6. Recurso em habeas corpus provido para declarar nula as provas obtidas no celular do recorrente sem autorização judicial, determinando que seja desentranhado, envelopado, lacrado e entregue ao denunciado do material decorrente da medida."

Compartilhar:
  • Lucas Borges de Carvalho
    Lucas Borges de Carvalho em 29/05/2017

    No acórdão em questão, a Quinta Turma do STJ deu provimento a Recurso em Habeas Corpus, a fim de declarar a ilegalidade do acesso a mensagens de WhatsApp sem prévia autorização judicial. As mensagens haviam sido obtidas por policiais após a prisão em flagrante do réu, acusado de tráfico de drogas.

    Somando-se a precedentes da Sexta Turma (RHC nº 51.531) e da própria Quinta Turma (RHC nº 75.800), a decisão consolida o entendimento da Corte em torno da matéria, com nítido viés de proteção à privacidade no ambiente digital, em harmonia com o que dispõe o Marco Civil da Internet. A esse respeito, o art. 7º, III, da lei, é expresso ao assegurar aos usuários as garantias de “inviolabilidade e sigilo de suas comunicações privadas e armazenadas, salvo por ordem judicial”.

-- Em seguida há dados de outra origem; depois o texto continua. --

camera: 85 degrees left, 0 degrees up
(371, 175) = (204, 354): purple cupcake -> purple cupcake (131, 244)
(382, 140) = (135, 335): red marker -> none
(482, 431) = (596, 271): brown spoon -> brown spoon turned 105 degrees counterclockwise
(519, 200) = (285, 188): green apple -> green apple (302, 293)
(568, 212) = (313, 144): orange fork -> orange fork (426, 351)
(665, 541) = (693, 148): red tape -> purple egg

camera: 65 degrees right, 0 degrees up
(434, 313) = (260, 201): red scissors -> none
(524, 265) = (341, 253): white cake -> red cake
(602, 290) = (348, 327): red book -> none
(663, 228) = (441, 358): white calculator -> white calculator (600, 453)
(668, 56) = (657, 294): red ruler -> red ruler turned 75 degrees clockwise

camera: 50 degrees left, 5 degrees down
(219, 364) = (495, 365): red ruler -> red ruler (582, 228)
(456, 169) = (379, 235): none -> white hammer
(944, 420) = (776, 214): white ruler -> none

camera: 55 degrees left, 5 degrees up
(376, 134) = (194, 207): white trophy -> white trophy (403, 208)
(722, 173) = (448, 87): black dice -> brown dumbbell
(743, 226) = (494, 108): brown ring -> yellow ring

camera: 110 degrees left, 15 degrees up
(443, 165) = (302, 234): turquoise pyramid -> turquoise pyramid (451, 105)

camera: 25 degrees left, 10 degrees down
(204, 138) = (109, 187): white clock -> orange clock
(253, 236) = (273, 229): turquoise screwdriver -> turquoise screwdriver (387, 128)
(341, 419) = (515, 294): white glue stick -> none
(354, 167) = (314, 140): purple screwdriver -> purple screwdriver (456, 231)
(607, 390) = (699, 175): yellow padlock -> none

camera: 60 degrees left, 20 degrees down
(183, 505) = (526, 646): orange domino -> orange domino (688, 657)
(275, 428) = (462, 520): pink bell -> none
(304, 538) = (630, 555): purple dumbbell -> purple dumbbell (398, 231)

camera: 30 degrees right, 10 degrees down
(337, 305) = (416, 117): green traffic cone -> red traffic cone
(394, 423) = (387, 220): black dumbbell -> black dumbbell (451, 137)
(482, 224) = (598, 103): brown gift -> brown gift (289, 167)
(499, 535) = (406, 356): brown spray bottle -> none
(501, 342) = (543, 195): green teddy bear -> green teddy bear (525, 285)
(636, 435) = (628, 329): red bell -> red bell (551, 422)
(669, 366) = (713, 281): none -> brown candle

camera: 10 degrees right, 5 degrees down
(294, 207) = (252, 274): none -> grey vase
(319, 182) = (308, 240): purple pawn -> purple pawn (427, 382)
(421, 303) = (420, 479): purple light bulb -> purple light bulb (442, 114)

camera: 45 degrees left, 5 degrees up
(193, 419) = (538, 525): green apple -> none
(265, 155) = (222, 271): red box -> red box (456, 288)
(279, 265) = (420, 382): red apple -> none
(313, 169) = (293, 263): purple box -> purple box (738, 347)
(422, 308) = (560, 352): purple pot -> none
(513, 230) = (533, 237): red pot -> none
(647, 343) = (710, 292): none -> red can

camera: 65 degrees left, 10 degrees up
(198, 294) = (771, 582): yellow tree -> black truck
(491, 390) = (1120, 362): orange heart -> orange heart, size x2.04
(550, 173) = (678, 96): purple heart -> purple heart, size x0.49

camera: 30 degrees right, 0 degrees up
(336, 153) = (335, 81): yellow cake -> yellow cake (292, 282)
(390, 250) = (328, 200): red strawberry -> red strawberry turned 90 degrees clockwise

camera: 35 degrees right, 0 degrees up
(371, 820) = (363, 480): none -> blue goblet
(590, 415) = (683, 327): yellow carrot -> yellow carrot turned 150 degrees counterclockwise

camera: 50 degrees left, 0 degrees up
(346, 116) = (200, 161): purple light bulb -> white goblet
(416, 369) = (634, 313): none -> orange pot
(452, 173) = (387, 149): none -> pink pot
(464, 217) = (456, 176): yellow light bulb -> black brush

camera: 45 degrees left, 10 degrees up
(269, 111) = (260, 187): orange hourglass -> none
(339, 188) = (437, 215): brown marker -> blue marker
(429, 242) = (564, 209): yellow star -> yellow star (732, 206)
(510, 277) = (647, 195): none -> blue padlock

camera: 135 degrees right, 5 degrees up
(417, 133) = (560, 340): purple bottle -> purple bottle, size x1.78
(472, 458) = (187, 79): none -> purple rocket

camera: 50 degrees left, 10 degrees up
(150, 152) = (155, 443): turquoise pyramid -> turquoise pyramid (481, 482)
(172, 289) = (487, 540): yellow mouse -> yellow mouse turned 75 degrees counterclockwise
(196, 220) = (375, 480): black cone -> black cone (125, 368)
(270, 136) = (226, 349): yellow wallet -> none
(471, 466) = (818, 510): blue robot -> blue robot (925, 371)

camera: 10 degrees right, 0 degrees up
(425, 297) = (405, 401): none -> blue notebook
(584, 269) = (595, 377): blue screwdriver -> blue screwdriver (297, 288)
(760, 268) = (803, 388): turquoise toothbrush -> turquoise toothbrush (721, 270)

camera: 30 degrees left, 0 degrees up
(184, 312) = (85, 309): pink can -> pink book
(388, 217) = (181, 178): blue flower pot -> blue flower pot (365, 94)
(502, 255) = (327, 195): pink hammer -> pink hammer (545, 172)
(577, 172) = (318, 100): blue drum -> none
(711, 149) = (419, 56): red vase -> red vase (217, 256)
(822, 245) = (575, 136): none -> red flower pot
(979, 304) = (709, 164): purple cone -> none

    Sob essa ótica, a decisão apenas aplica ao caso concreto comando expresso da legislação em vigor, segundo o qual somente ordem judicial pode autorizar a quebra do sigilo de comunicações privadas armazenadas em dispositivos eletrônicos. Não obstante, o tema ainda é alvo de fortes controvérsias, em particular diante das dificuldades postas para a celeridade e a eficiência de investigações policiais, já bastante limitadas em razão dos escassos recursos – financeiros e humanos – disponíveis. E isso sem falar nas limitações provenientes do uso de técnicas, como a criptografia, que obstam não só o acesso a conteúdos de mensagens, como também a identificação de usuários.

    Embora esses elementos devam ser levados em consideração, o fato é que, como regra geral, os direitos individuais devem ser respeitados mesmo que à custa de algum tipo de “sacrifício” coletivo ou do interesse público. Aliás, é justamente nas situações de crise, de clamor social ou, ainda, nos casos em que a ponderação de interesses é mais complexa, que o arbítrio e o abuso estatais costumam se instaurar com mais naturalidade e sem limites efetivos, como bem demonstra o cotidiano das páginas policiais no Brasil, país – nunca é demais lembrar – de larga tradição autoritária.

    Assim é que, no contexto das limitações aos poderes de autoridades policiais, a proteção à privacidade deve ser equiparada a direitos fundamentais como a proibição da tortura, a inviolabilidade do domicílio, o sigilo da fonte e a liberdade de expressão. Todos devem ser respeitados, ainda que, supostamente, gerem custos para o deslinde de crimes e a garantia da segurança e da ordem públicas. Em última análise, em uma sociedade democrática, não há benefício maior do que a proteção aos direitos individuais.

    Isso não implica atribuir valor absoluto à privacidade, mas, tão somente, como decidido pelo STJ, que a sua restrição deve observar procedimentos legais estritos, que assegurem a proporcionalidade e o devido processo legal no curso das investigações. Tal providência é essencial, uma vez que o acesso a um smartphone permite a obtenção de uma quantidade de informações infinitamente superior do que a disponível em pertences pessoais – como carteiras e bolsas – ou, até mesmo, no domicílio de uma pessoa.

    Nas palavras do Ministro Ribeiro Dantas, relator do acórdão:
     

    De fato, com o avanço tecnológico, o aparelho celular deixou de ser apenas um instrumento de comunicação interpessoal. Hoje, é possível ter acesso a diversas funções, entre elas, a verificação de mensagens escritas ou audível, de correspondência eletrônica e de outros aplicativos que possibilitam a comunicação por meio de troca de dados de forma similar à telefonia convencional.


    Em suma, a decisão do STJ merece ser louvada, seja em razão de sua integral aderência ao Marco Civil da Internet, seja por consolidar a jurisprudência do tribunal no sentido de privilegiar a garantia da privacidade de usuários, mitigando os riscos de abusos por parte de autoridades responsáveis por investigações criminais.